Input:
================

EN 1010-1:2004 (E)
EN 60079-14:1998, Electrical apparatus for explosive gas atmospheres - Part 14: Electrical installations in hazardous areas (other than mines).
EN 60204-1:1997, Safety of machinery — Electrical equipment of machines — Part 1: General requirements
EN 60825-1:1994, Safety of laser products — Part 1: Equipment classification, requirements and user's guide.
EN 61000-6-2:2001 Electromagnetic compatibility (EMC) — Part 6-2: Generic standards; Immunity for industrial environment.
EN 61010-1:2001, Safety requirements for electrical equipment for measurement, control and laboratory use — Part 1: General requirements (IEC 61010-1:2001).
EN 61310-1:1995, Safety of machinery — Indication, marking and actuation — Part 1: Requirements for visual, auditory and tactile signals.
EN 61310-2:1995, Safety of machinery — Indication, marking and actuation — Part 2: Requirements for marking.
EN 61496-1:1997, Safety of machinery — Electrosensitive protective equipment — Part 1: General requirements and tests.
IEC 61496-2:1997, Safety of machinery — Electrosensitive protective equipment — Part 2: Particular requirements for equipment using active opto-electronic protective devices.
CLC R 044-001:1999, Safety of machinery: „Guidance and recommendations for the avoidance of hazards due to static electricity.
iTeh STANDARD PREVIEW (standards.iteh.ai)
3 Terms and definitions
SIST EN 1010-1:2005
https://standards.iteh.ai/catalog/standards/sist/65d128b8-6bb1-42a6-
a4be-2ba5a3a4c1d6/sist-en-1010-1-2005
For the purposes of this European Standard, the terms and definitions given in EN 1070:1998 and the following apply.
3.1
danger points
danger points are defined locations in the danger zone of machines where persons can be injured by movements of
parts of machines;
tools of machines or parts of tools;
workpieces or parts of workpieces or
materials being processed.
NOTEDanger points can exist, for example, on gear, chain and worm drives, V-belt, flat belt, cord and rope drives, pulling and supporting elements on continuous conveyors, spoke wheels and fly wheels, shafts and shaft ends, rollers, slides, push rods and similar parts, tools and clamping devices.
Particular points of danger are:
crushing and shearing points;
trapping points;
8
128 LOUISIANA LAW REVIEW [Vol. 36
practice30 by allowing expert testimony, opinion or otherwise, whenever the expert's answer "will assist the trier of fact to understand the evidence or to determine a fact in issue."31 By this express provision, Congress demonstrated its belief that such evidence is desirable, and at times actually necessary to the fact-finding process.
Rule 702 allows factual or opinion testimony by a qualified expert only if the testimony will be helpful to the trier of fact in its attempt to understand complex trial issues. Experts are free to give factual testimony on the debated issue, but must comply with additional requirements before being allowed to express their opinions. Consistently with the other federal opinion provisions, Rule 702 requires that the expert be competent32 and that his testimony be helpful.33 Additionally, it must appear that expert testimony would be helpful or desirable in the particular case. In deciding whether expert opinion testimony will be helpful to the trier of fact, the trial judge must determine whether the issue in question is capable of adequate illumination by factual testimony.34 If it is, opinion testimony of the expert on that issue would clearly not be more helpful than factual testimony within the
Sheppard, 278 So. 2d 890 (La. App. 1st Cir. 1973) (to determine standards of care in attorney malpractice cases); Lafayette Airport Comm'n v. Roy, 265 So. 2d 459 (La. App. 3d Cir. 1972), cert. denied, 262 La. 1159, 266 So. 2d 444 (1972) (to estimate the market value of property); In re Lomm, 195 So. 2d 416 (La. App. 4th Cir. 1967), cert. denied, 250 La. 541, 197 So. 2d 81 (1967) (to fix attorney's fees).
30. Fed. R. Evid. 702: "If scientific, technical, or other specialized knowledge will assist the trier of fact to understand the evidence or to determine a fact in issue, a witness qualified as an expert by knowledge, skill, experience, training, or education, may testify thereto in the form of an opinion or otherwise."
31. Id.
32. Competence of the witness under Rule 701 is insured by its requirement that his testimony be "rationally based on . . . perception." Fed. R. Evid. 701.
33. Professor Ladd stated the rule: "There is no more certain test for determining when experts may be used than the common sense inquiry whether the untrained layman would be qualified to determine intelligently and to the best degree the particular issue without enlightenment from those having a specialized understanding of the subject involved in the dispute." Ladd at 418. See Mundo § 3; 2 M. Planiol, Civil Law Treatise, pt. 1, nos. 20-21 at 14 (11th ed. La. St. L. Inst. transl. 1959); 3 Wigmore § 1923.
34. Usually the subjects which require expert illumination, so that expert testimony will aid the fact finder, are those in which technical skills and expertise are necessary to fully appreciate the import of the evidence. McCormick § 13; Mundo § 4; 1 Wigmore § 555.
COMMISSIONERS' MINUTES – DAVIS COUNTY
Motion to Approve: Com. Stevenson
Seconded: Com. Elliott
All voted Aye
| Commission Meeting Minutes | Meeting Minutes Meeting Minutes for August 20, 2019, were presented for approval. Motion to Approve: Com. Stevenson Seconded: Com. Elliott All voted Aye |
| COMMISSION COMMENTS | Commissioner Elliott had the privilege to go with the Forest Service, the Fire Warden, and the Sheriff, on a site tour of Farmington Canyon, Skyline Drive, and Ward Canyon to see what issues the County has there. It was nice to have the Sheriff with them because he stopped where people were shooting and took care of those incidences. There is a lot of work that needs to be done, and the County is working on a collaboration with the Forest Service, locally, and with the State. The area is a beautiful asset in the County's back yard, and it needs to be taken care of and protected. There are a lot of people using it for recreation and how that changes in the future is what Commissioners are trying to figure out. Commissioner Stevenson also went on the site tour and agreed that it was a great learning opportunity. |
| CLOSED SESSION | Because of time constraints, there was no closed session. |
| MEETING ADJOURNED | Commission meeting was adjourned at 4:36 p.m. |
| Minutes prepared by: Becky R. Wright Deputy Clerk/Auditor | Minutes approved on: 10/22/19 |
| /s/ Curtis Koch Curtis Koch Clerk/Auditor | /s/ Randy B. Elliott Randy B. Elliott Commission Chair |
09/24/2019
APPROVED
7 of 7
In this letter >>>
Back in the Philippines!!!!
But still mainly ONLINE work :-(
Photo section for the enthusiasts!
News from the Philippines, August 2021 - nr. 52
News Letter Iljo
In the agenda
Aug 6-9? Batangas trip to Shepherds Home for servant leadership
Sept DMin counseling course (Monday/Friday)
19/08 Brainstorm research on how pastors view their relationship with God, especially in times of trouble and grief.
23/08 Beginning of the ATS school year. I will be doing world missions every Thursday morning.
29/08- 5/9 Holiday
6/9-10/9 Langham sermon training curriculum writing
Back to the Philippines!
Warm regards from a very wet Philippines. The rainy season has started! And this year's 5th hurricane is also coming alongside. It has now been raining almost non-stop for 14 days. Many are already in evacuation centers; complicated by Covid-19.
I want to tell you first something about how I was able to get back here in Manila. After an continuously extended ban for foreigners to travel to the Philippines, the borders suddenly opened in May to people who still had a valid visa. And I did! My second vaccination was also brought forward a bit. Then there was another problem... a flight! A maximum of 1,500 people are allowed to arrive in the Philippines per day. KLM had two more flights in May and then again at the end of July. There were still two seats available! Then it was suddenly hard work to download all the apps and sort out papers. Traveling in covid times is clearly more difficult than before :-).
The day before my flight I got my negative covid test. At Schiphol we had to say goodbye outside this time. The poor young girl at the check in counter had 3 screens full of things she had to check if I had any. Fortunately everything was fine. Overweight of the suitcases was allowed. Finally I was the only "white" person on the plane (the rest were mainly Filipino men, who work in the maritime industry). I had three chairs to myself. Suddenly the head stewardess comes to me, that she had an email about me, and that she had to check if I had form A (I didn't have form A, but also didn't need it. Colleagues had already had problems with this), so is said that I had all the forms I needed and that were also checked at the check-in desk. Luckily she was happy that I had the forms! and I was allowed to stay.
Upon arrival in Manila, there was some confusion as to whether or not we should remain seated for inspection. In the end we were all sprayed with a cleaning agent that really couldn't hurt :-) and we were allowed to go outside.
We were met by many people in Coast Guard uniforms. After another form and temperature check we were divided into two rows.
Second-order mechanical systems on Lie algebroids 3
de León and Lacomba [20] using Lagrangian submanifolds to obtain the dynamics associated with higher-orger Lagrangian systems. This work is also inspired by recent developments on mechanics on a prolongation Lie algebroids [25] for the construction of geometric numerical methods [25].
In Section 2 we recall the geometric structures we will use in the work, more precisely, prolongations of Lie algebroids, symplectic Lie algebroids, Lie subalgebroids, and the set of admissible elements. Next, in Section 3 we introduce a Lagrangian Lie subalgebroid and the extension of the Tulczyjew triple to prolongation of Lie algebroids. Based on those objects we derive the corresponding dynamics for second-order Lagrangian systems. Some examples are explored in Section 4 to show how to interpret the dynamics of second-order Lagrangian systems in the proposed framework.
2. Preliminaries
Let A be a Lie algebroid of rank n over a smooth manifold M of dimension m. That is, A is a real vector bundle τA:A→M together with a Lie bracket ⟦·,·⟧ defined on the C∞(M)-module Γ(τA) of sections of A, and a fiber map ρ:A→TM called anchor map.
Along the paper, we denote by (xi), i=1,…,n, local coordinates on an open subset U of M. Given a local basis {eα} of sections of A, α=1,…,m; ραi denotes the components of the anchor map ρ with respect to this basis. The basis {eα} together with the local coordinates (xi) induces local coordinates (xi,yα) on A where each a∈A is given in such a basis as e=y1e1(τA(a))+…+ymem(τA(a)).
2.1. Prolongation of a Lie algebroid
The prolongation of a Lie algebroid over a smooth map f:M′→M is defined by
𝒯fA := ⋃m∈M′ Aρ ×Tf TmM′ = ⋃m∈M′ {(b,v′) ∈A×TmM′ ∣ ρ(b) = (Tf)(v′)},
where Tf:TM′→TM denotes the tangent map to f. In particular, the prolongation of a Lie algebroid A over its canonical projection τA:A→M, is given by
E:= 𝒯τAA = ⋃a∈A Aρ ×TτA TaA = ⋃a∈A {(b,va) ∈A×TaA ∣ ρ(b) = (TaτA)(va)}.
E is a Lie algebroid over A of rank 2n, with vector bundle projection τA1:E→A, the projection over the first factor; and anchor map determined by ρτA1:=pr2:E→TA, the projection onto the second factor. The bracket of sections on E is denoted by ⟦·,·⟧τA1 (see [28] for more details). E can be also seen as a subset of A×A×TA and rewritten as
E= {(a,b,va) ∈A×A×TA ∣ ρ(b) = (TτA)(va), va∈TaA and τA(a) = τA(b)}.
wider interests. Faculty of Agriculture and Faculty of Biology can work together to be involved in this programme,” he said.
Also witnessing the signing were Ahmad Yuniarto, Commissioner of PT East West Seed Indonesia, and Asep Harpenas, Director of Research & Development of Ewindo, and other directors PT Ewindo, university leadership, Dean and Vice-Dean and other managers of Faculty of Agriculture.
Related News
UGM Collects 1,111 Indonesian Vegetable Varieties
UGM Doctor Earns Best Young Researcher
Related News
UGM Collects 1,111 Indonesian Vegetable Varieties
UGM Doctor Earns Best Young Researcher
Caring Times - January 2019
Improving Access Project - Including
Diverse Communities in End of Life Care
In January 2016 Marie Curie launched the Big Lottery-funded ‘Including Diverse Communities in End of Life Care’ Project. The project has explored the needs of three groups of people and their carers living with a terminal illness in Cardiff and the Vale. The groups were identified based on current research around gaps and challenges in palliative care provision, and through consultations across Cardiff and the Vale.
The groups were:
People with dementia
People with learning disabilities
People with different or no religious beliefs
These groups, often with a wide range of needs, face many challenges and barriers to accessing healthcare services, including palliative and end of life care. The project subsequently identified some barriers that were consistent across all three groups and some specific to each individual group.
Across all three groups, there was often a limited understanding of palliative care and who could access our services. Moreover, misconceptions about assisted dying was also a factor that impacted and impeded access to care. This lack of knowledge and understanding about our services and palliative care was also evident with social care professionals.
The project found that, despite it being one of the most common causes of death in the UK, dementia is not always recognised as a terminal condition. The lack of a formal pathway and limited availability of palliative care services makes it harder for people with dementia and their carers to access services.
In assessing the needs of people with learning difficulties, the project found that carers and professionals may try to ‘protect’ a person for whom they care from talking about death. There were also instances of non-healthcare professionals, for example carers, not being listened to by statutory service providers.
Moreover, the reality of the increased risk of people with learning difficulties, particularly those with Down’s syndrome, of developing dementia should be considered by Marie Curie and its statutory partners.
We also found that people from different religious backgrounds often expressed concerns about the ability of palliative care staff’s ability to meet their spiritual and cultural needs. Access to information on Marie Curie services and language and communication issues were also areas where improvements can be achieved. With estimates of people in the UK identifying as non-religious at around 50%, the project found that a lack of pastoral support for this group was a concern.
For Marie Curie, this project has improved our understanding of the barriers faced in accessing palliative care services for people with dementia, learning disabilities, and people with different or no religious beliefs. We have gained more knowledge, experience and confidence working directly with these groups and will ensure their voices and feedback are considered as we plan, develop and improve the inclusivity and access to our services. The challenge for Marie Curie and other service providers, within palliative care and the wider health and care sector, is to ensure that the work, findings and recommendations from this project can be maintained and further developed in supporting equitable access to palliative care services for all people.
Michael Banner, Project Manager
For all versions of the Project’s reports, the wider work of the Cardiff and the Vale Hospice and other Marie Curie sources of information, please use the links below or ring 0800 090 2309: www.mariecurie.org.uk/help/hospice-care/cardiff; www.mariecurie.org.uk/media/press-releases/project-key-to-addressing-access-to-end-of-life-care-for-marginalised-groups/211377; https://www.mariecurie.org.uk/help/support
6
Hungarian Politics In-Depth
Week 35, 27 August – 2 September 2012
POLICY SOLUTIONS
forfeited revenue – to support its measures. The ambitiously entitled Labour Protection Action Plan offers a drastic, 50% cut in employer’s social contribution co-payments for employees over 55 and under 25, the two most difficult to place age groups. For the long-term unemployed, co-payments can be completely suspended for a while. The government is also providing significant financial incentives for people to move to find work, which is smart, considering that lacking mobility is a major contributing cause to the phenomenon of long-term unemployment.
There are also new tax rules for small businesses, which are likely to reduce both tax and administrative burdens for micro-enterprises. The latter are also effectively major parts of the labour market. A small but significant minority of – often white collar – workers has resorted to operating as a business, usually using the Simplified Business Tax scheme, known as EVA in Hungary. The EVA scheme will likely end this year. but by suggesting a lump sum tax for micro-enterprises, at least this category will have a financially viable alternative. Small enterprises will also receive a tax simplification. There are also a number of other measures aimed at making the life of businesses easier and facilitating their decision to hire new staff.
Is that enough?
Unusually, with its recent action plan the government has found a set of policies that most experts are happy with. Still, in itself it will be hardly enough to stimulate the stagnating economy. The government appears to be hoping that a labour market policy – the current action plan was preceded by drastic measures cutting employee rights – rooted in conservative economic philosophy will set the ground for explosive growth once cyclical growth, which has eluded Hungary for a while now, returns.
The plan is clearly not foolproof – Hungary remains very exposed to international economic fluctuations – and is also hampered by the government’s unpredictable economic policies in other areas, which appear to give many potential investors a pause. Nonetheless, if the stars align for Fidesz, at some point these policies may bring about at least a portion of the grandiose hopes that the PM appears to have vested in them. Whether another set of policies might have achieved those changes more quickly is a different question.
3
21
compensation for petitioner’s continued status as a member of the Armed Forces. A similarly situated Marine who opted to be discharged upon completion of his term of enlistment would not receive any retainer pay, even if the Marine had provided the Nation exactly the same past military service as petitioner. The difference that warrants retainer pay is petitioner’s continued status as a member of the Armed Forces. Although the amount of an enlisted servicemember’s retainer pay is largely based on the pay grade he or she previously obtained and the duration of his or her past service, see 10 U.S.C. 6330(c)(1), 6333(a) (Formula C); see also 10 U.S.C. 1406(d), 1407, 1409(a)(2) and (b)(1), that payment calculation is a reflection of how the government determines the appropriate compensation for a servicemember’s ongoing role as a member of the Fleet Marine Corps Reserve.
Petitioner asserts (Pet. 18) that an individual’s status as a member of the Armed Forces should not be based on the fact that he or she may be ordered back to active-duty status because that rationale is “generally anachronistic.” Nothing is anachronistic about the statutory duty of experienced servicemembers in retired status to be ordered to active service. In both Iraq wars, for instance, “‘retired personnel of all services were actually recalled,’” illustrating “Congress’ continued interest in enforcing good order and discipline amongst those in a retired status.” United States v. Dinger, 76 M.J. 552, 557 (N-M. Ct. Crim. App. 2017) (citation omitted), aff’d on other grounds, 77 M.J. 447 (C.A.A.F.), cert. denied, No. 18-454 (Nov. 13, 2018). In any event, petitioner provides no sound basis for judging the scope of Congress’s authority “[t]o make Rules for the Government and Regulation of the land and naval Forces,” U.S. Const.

================

Your task is to show every line of the listing above containing "Agriculture".

Exercise result:
wider interests. Faculty of Agriculture and Faculty of Biology can work together to be involved in this programme,” he said.
Also witnessing the signing were Ahmad Yuniarto, Commissioner of PT East West Seed Indonesia, and Asep Harpenas, Director of Research & Development of Ewindo, and other directors PT Ewindo, university leadership, Dean and Vice-Dean and other managers of Faculty of Agriculture.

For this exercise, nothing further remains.